Aomine membaca nama yang dituju surat itu. Kise Ryouta.

Sebelah alisnya terangkat, sudah beberapa tahun ini tidak ada yang mengirim surat pada Kise. Yah, semenjak tersebar berita bahwa model itu sudah menikah dan yang bersangkutan berhenti dari kariernya, semenjak itu tidak ada lagi yang pernah mengiriminya surat.

Nah, jadi siapa manusia pemberani ini? Berani sekali mengirimi Kise surat meskipun tahu yang bersangkutan tinggal bersama makhluk sejenis Panthera pardus namun versi buluk dan mesum.

Penasaran, ia pun masuk ke dalam rumah dan menuju ke dapur di mana Kise bersemayam melaksanakan tugas suci; mencuci sprei.

"Oi, Kise. Ada surat untukmu," ujarnya begitu sampai dapur, pemuda berambut pirang itu menghentikan gerakan tangannya dalam mengucek kemudian menoleh dan mengerutkan dahinya. Ia segera mencuci tangan dan menghampiri Aomine.

"Dari siapa?"

"Mana aku tahu, lebih baik dibuka sekarang supaya semuanya jelas dan aku bisa menghajar orang itu dengan tenang," jawab Aomine, mengorek kupingnya dengan malas.

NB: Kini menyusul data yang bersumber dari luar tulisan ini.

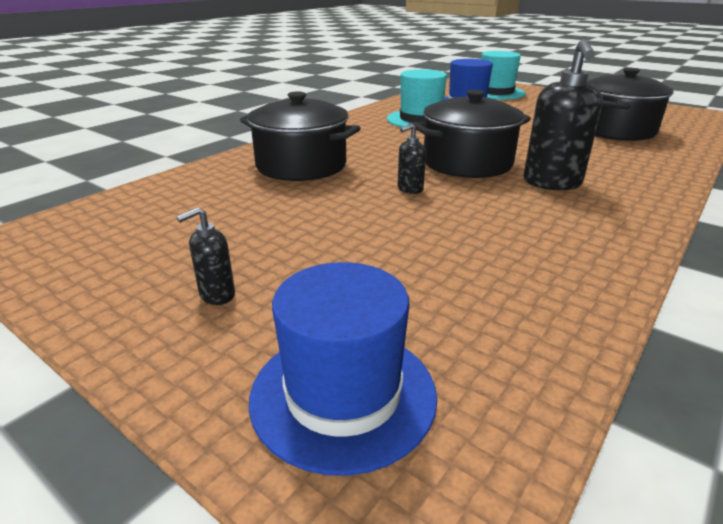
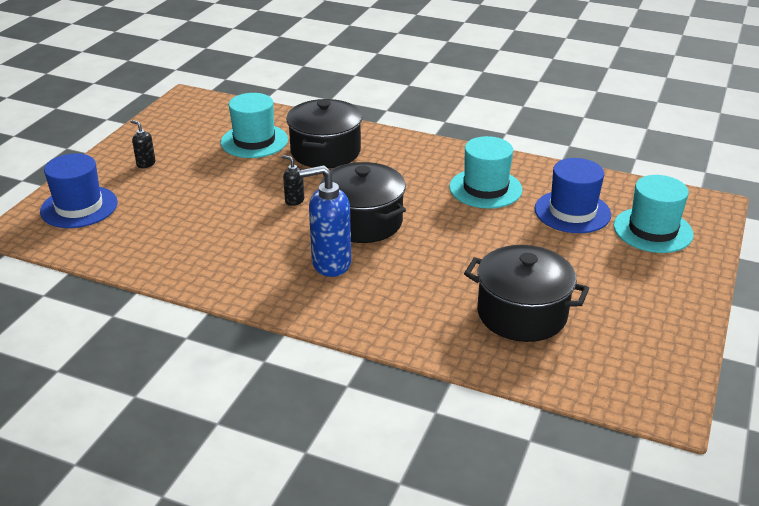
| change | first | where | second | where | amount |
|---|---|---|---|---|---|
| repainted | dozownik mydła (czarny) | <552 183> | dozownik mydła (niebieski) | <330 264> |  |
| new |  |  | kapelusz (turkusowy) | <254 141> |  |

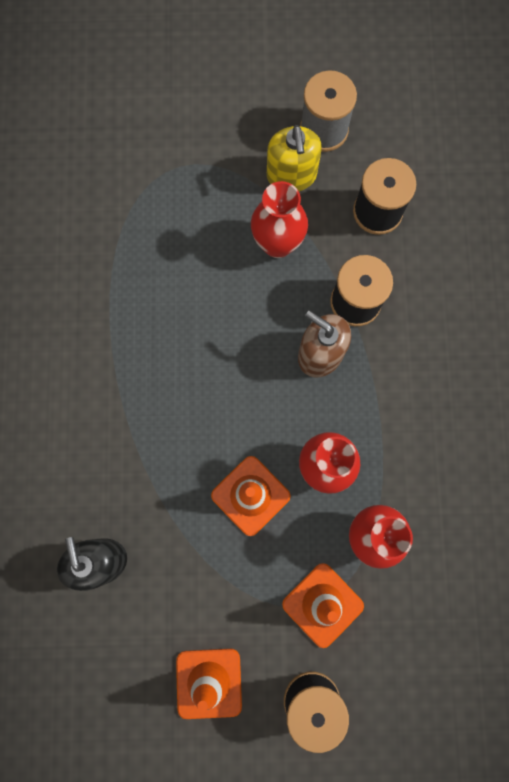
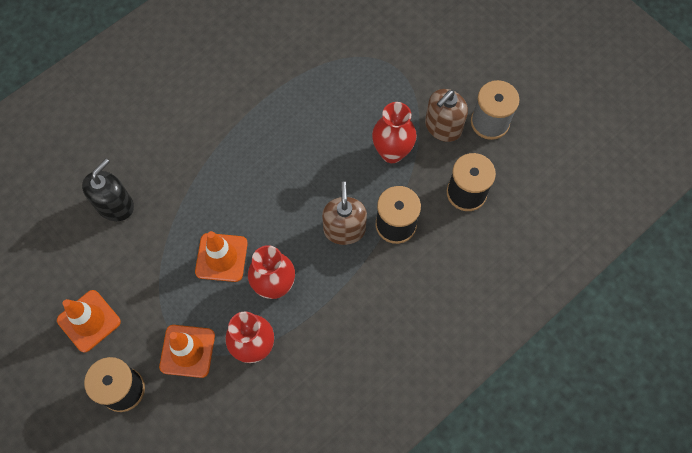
| change | first | where | second | where | amount |
|---|---|---|---|---|---|
| repainted | dozownik mydła (żółty) | <291 175> | dozownik mydła (brązowy) | <443 127> |  |

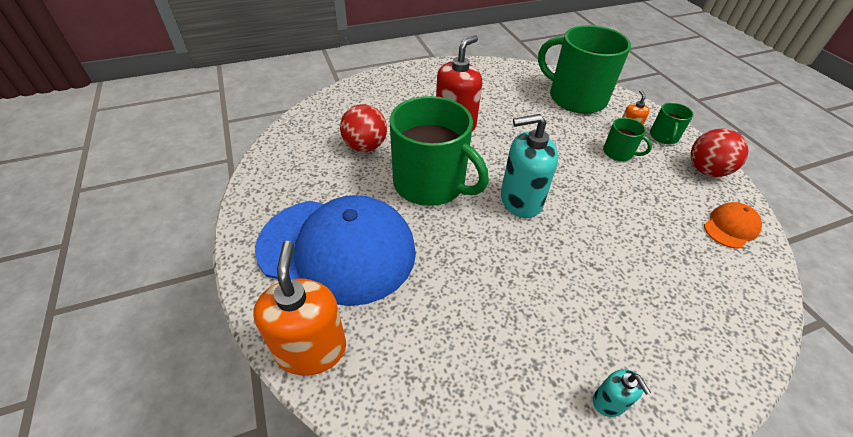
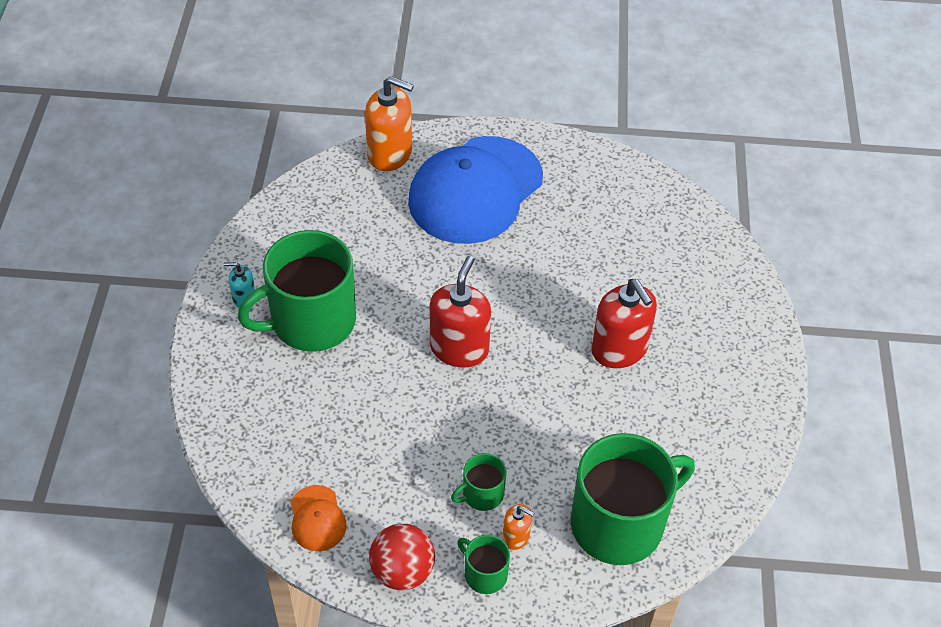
| change | first | where | second | where | amount |
|---|---|---|---|---|---|
| gone | piłka (czerwony) | <365 146> |  |  |  |
| shifted | kubek (zielony) | <431 184> |  | <311 321> |  |
| repainted | dozownik mydła (turkusowy) | <520 200> | dozownik mydła (czerwony) | <459 348> |  |

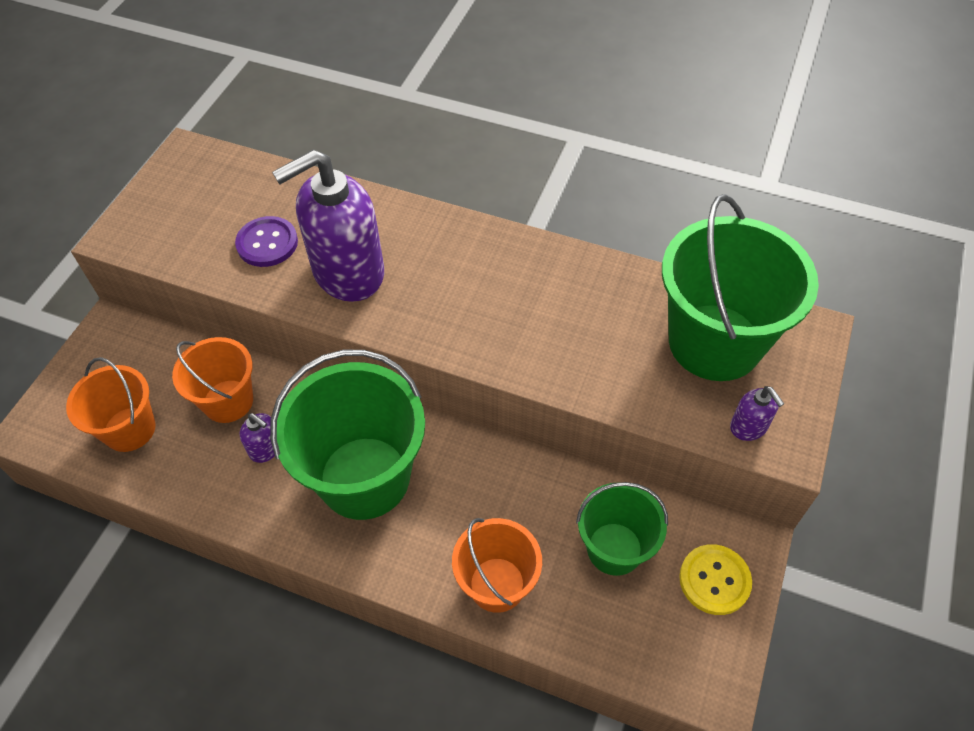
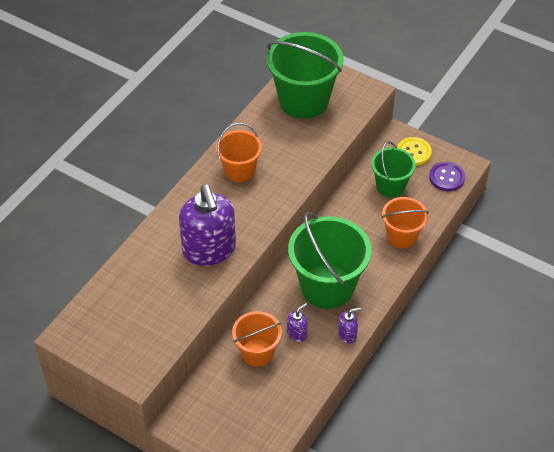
| change | first | where | second | where | amount |
|---|---|---|---|---|---|
| shifted | wiadro (pomarańczowy) | <129 429> |  | <239 171> |  |
| shifted | guzik (fioletowy) | <267 243> |  | <447 177> |  |
| shifted | dozownik mydła (fioletowy) | <748 427> |  | <347 334> |  |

"Jangan main hajar, Aomine-cchi, nanti insiden tukang sayur terulang lagi. Kau kira siapa yang akan repot, ha? Aku, bukan kau," jawab Kise, dalem. Sepertinya menjadi bapak rumah tangga lumayan berefek pada kepribadiannya yang sudah tidak ragu lagi menantang Aomine.

Yah, kalau nurut-nurut melulu bisa gawat, sih, berhubung manusia yang serumah dengannya ini ... begitulah.

Omong-omong soal tukang sayur, Aomine pernah tidak sengaja memukul tukang sayur hanya karena yang bersangkutan menanyakan di mana Kise. Padahal dia membawa ikan tuna pesanan pemuda itu namun berhubung Aomine bertindak dulu baru berpikir, ia langsung memukul tukang sayur itu.

Dan Kise lah yang ngambek padanya selama lebih dari sebulan. Sungguh, itu berpengaruh banyak pada jatah makannya. Aomine sampai turun 5 kg dalam sebulan itu. Sungguh bulan yang sangat mengerikan dan tidak ingin Aomine alami lagi.

Baiklah, kembali ke pokok permasalahan. Surat dan si pengirim nan pemberani.

"Ya sudah makanya buka," kata Aomine, sedikit memaksa. Kise hanya mencibir. Ia pun membuka surat tersebut.

"A-Ah kalau yang ini penting, Aomine-cchi, aku tidak bisa membacanya bersamamu, hehe," Kise buru-buru melipat kertas tersebut dan memasukkannya ke dalam kantong celemek yang dipakainya, "SUDAH KAU MENGEPEL LAGI SANA."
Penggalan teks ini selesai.